THE HOUSE ON BEARTOWN ROAD, by Elizabeth Cohen; Random House, 256 pages, $23.95.
When she was 40 years old, Elizabeth Cohen had her first baby. Soon after, she began to care for her 80-year-old father, who was slipping into dementia.
Cohen begins her book, "The House on Beartown Road," by exploring the symmetry. Three generations, each 40 years apart. Little Ava learns about the world while Cohen's father, just as rapidly, forgets the world.
From the first chapter, Cohen's husband, being only 25, seems out of place, out of the pattern. He's not part of the sandwich generation.
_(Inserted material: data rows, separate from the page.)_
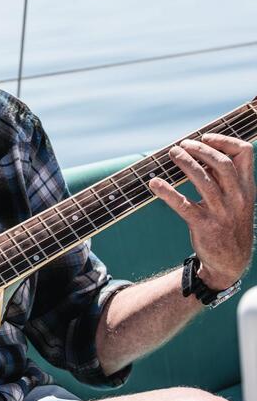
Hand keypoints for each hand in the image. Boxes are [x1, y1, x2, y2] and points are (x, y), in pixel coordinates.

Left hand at [149, 133, 254, 289]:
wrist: (230, 262)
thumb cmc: (229, 224)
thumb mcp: (235, 199)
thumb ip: (223, 178)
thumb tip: (200, 151)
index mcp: (247, 188)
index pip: (244, 154)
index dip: (224, 141)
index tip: (205, 137)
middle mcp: (238, 198)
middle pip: (222, 164)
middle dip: (201, 150)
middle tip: (182, 145)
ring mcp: (221, 212)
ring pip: (203, 181)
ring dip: (185, 163)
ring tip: (171, 153)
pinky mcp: (204, 226)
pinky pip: (183, 205)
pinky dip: (167, 192)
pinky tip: (154, 183)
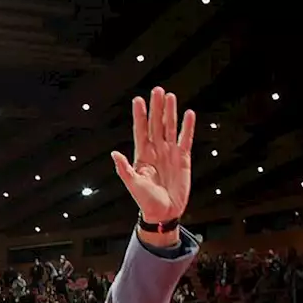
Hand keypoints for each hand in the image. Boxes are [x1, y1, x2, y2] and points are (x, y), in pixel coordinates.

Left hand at [111, 87, 194, 229]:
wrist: (164, 212)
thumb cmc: (146, 200)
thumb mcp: (133, 184)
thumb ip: (124, 169)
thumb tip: (114, 154)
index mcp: (142, 155)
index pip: (141, 131)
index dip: (140, 115)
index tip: (138, 100)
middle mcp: (156, 151)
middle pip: (156, 124)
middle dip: (156, 108)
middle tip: (157, 90)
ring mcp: (170, 153)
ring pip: (170, 128)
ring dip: (170, 113)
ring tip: (170, 97)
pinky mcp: (183, 158)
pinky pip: (186, 139)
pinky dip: (187, 127)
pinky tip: (188, 114)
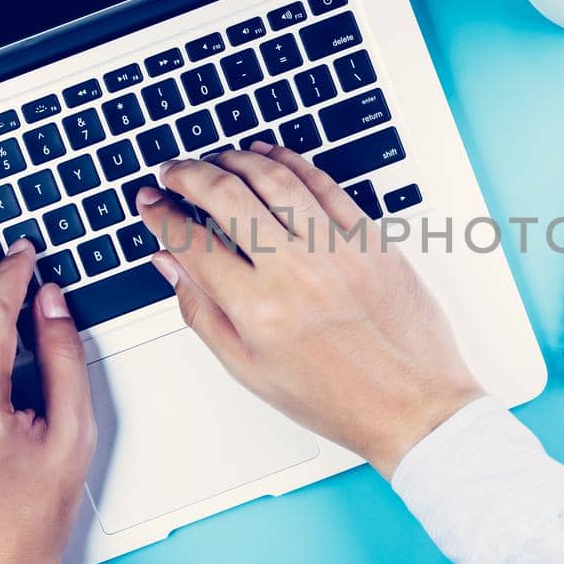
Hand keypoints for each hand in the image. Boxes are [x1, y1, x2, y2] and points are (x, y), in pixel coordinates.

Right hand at [136, 141, 483, 477]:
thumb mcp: (250, 370)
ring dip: (236, 159)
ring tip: (217, 159)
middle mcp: (295, 273)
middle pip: (226, 195)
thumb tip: (170, 264)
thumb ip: (202, 312)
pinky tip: (270, 157)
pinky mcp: (371, 239)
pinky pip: (324, 184)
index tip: (151, 203)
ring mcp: (336, 250)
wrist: (412, 406)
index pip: (192, 243)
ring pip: (274, 178)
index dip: (161, 215)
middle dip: (188, 174)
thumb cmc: (336, 398)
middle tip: (174, 173)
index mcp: (258, 310)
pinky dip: (291, 162)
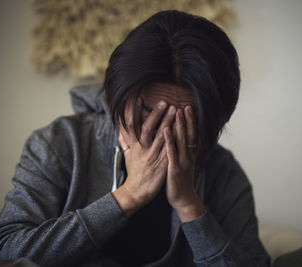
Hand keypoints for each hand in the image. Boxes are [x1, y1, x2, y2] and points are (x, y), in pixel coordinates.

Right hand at [113, 98, 175, 217]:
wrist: (136, 192)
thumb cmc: (134, 173)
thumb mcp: (128, 156)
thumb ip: (125, 142)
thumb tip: (121, 132)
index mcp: (135, 146)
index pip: (133, 125)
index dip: (136, 112)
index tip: (140, 99)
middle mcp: (143, 149)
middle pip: (148, 128)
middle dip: (156, 114)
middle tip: (165, 102)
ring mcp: (152, 156)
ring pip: (160, 136)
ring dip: (168, 122)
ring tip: (175, 111)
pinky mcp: (162, 164)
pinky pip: (169, 149)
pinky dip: (174, 139)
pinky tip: (180, 131)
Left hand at [164, 106, 204, 221]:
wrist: (183, 200)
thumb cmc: (179, 181)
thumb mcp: (182, 164)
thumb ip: (181, 152)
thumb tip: (180, 142)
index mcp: (189, 155)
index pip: (192, 135)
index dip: (191, 121)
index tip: (188, 107)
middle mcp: (188, 156)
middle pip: (189, 134)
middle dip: (187, 119)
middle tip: (185, 105)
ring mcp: (182, 162)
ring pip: (181, 140)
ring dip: (179, 125)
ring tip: (176, 111)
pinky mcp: (174, 169)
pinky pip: (171, 152)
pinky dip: (169, 139)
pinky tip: (165, 129)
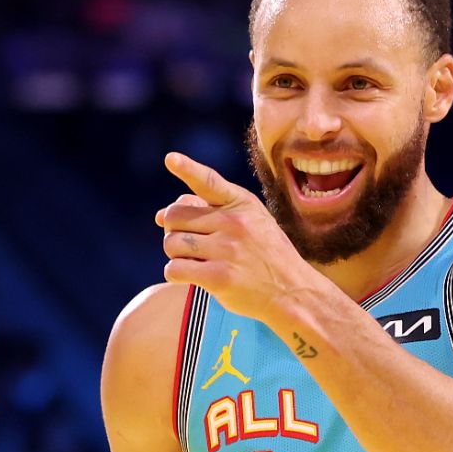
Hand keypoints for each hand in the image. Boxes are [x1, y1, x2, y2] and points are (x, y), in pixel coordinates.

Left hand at [156, 151, 323, 323]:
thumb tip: (159, 216)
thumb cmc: (266, 256)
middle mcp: (234, 223)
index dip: (187, 168)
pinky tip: (190, 276)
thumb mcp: (251, 222)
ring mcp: (227, 250)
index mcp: (242, 204)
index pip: (208, 182)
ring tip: (195, 262)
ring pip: (171, 244)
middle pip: (175, 217)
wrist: (293, 292)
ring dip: (175, 255)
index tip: (170, 159)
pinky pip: (174, 269)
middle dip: (175, 232)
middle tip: (191, 246)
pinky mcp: (219, 278)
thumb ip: (210, 212)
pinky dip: (175, 274)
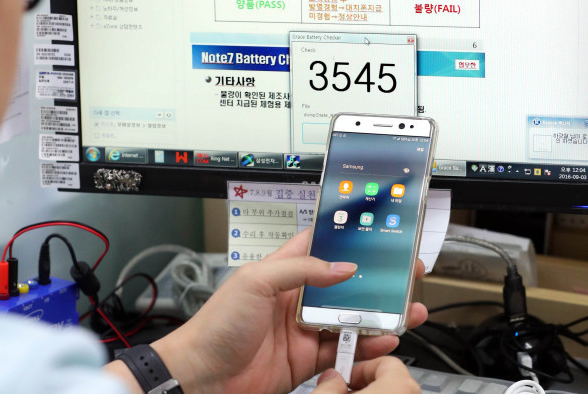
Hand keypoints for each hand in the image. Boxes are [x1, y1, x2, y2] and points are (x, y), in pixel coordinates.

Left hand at [151, 229, 426, 393]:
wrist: (203, 376)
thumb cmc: (218, 324)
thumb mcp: (256, 282)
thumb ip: (300, 270)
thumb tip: (342, 267)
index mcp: (283, 272)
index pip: (319, 247)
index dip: (346, 240)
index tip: (376, 234)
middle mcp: (297, 298)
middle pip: (344, 285)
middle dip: (374, 281)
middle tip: (404, 275)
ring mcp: (304, 329)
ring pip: (350, 319)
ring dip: (378, 315)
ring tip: (406, 310)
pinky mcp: (308, 359)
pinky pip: (343, 351)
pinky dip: (366, 347)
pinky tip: (384, 340)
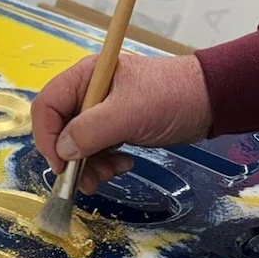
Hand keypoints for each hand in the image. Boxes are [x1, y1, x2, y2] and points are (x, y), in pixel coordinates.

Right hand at [31, 54, 212, 193]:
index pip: (47, 107)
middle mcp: (88, 94)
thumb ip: (90, 131)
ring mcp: (101, 113)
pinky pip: (96, 152)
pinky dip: (104, 164)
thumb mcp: (129, 113)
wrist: (211, 103)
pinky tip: (123, 165)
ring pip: (77, 146)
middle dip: (70, 158)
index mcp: (86, 78)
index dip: (48, 137)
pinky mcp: (115, 129)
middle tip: (85, 179)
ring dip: (89, 166)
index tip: (60, 164)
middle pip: (60, 130)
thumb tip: (62, 152)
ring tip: (109, 174)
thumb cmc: (173, 96)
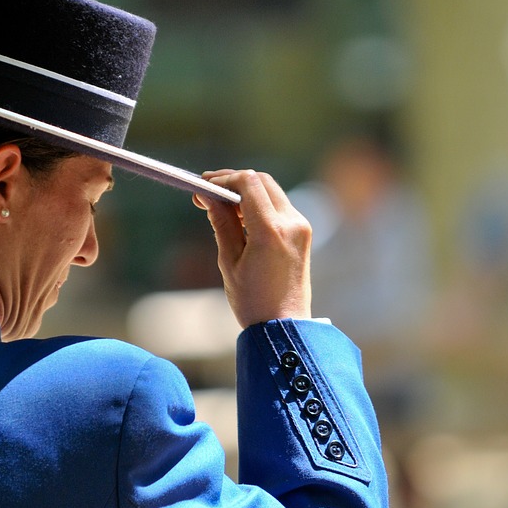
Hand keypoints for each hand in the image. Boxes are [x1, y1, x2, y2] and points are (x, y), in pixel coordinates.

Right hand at [194, 169, 312, 327]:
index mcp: (270, 231)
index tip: (203, 187)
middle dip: (234, 182)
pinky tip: (240, 218)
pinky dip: (259, 204)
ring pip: (272, 191)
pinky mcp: (304, 234)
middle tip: (208, 192)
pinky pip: (279, 207)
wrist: (285, 327)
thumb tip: (210, 197)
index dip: (223, 180)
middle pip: (262, 181)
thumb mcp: (229, 261)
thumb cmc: (253, 301)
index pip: (248, 183)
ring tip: (220, 207)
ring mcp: (301, 227)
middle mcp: (292, 223)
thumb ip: (222, 224)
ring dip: (247, 192)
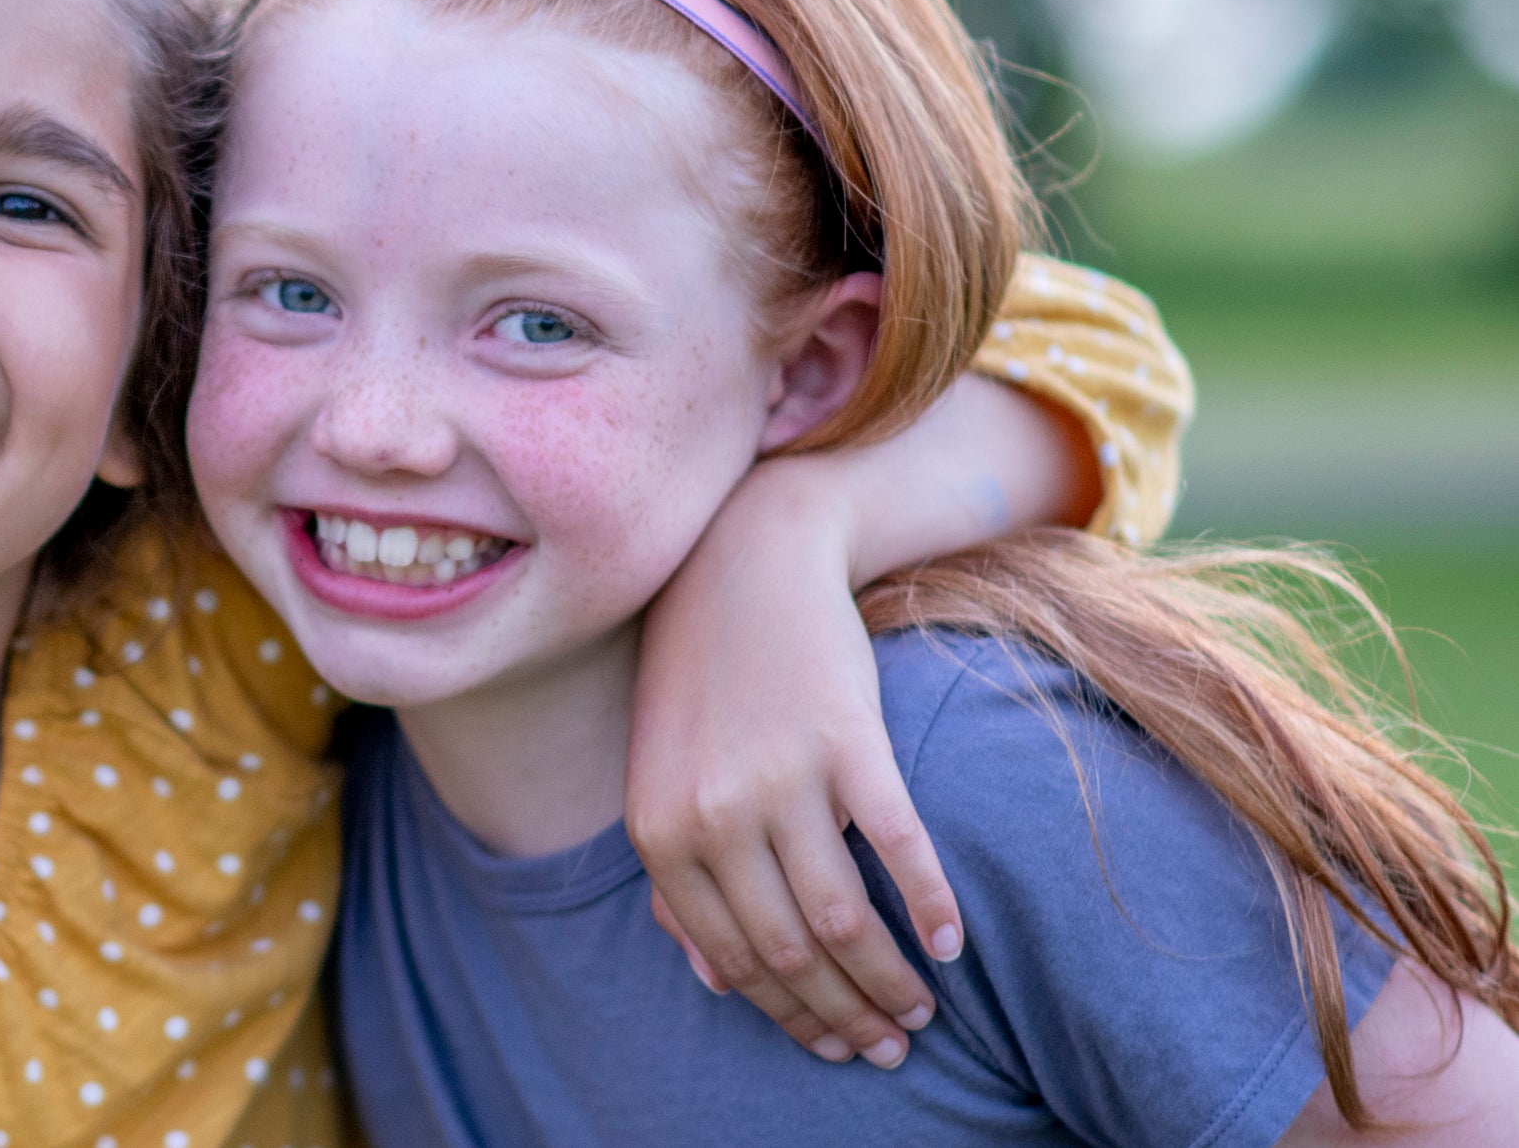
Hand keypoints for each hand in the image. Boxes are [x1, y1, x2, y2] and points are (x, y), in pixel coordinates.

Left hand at [625, 462, 960, 1069]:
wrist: (743, 565)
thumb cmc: (704, 683)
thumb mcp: (664, 781)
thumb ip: (678, 879)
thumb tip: (712, 981)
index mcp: (660, 835)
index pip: (732, 960)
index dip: (789, 1016)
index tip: (835, 1046)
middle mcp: (711, 817)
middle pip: (790, 951)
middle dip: (845, 1013)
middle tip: (893, 1044)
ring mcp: (778, 780)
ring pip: (842, 919)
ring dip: (889, 978)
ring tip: (923, 1005)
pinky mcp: (845, 742)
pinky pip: (898, 847)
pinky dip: (929, 905)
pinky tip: (951, 942)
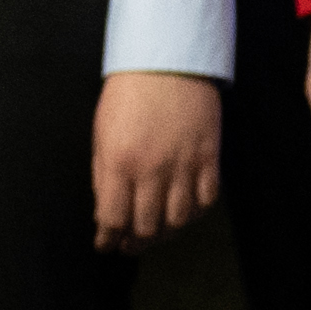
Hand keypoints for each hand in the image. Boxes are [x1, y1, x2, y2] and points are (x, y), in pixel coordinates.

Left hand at [90, 71, 224, 250]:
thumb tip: (104, 209)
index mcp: (118, 161)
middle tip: (130, 246)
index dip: (108, 238)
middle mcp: (152, 169)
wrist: (167, 63)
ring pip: (178, 220)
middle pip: (146, 225)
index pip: (113, 217)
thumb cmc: (128, 93)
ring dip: (165, 233)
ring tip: (155, 234)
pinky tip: (184, 214)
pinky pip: (206, 201)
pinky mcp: (209, 159)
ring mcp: (183, 166)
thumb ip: (102, 173)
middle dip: (135, 242)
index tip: (106, 246)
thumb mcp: (100, 131)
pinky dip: (195, 214)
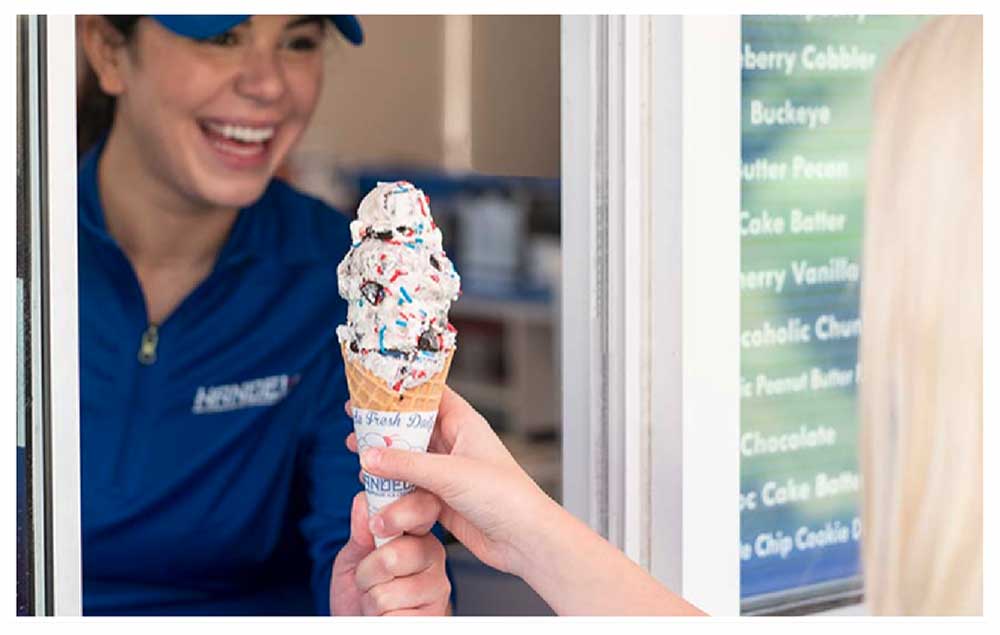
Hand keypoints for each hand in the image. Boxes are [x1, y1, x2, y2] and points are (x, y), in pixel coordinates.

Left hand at [329, 491, 450, 615]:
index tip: (375, 525)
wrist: (359, 623)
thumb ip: (360, 531)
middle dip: (368, 571)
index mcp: (417, 533)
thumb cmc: (359, 591)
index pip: (424, 507)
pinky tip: (388, 615)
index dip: (400, 512)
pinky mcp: (434, 616)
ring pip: (388, 590)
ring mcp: (437, 587)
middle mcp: (433, 556)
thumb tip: (363, 500)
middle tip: (369, 579)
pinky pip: (393, 615)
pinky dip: (379, 618)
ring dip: (371, 599)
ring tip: (377, 599)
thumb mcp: (352, 557)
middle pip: (396, 554)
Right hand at [345, 386, 559, 578]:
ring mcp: (449, 473)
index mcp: (465, 424)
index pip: (430, 395)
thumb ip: (406, 465)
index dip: (401, 390)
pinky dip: (393, 488)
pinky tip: (375, 487)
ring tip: (358, 454)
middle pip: (413, 427)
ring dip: (386, 459)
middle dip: (385, 426)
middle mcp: (456, 445)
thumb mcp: (449, 474)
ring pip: (409, 460)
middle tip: (355, 422)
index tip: (371, 387)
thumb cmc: (504, 496)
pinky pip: (411, 488)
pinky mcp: (443, 500)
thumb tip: (369, 455)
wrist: (525, 540)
So Cohen's husband seems a minor character. When he leaves, a few days after his daughter's first birthday — headed for a warmer climate and an 18-year-old girlfriend — the reader can't help but think, "OK, now we'll get to the meat of this memoir." And sure enough, after he's gone and the winter sets in, Cohen's story turns into a modern-day "Little House on the Prairie." It's the story of a family alone in the vast wilderness of life.
Cohen's memoir tells of a year as a single mother/Alzheimer's caregiver. Cohen also held a full-time job that year, reporting for a small-town newspaper.
She lives in upstate New York in an old house on a hill, surrounded by farms. Cohen and her husband had purchased the house together. This was not a life she'd have chosen to live alone. The home's furnace was ancient. She didn't make much money at the paper. The rural county's social services didn't offer much for the elderly. To add to the drama, the winter of 1999-2000 turned out to be a snowy one.
Yet another storm hit us hard. . . . The snow is very wet and thick and as usual the plows have pushed it to the side of the road in icy mounds higher than the car. I cannot get out of the driveway.
This time, nobody comes to plow us out. I go outside with a shovel and dig at the ice for awhile until I am covered in sweat. I have made little progress on the five-foot tower blocking the driveway. . . . Snow is becoming the theme of our lives, our leitmotif. It underscores the truth of us, that we are isolated in our situation. . . . I finally give up and go back inside, but it is lonely in there with the two of them. Strangely, Daddy and Ava seem to be able to communicate just fine — they jabber back and forth to themselves and to each other . . . ."
Cohen describes it all quite vividly — the confusion of daily life, the messiness of the house, the baby's fevers, the time the electricity was down and her father went outside for firewood and wandered off into a blizzard, and the horrible week they all had the stomach flu at once. Reading of her life, you wonder when she had time to take notes for the book.
At the end of the memoir, she explains how she wrote it. It is as you feared. Her father wandered around at 3 a.m. and her little girl was sick a lot, and sometimes Cohen herself couldn't sleep for worry. When she was awake in the night, she wrote.
In June 2000, her husband came back. At the end of the book, it is not clear that he will stay, or that she wants him to. Also at the end of the book, after she and her sister in Seattle tried various arrangements to care for their parents, Cohen helped her parents move in together in an assisted living center. Cohen takes her dad for weekends, to give her mother a break.
In this memoir, Cohen skims the surface of her marital problems. She certainly doesn't blast her husband, as she might have. Still, the reader is left thinking that this already troubled marriage will suffer more by the book's publication, since Cohen bears such well-written witness to the winter she went through while he was gone.